§ **TEXT SEGMENT**
Executive Briefings

UPS Reports Weak Earnings, Work to Do on E-Commerce

United Parcel Service Inc.'s holiday-season scorecard is out, and for the third year in four it reads e-commerce: 1, company: 0.

The $96bn package-delivery company last week reported weaker-than-expected earnings-per-share for its peak holiday quarter and underwhelmed analysts with its outlook for 2017. A significant part of UPS's earnings woes are related to the strong U.S. dollar, but the company also cited a huge (11.5 percent) surge in shipments to residences from businesses. That online shopping boost is great for revenue, but not for margins. UPS's brown trucks typically only drop off one package at a time when they deliver to homes and have to make more frequent stops, resulting in higher costs.

Feeling the Pinch

It's the latest example of UPS getting caught somewhat flatfooted by the e-commerce boom, and that's making the threat posed by Amazon.com Inc.'s recent interest in starting its own logistics business loom all the larger. UPS and its rival FedEx Corp. have tried to downplay the immediate impact of having the e-commerce giant as a competitor and Amazon for its part has insisted it's trying to supplement the carriers rather than replace them, despite a steady drumbeat of investments in shipping capabilities.

§ **DATASET EXCERPT**
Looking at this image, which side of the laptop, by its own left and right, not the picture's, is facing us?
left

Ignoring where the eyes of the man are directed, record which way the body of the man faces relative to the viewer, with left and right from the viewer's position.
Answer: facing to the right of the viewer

§ **PROBLEMS TO WORK ON**
[1] Answer these from the UPS earnings article:
(a) By what percentage did shipments to residences from businesses surge?
(b) Which rival of UPS is named in the article?
(c) What has Amazon insisted it is trying to do with respect to the carriers?
[2] Reproduce the stretch of the UPS earnings article from "Executive Briefings" through "in higher costs.", word for word.

§ **WRITTEN RESPONSES**
[1]
(a) 11.5 percent
(b) FedEx Corp.
(c) Supplement the carriers rather than replace them

[2]
Executive Briefings

UPS Reports Weak Earnings, Work to Do on E-Commerce

United Parcel Service Inc.'s holiday-season scorecard is out, and for the third year in four it reads e-commerce: 1, company: 0.

The $96bn package-delivery company last week reported weaker-than-expected earnings-per-share for its peak holiday quarter and underwhelmed analysts with its outlook for 2017. A significant part of UPS's earnings woes are related to the strong U.S. dollar, but the company also cited a huge (11.5 percent) surge in shipments to residences from businesses. That online shopping boost is great for revenue, but not for margins. UPS's brown trucks typically only drop off one package at a time when they deliver to homes and have to make more frequent stops, resulting in higher costs.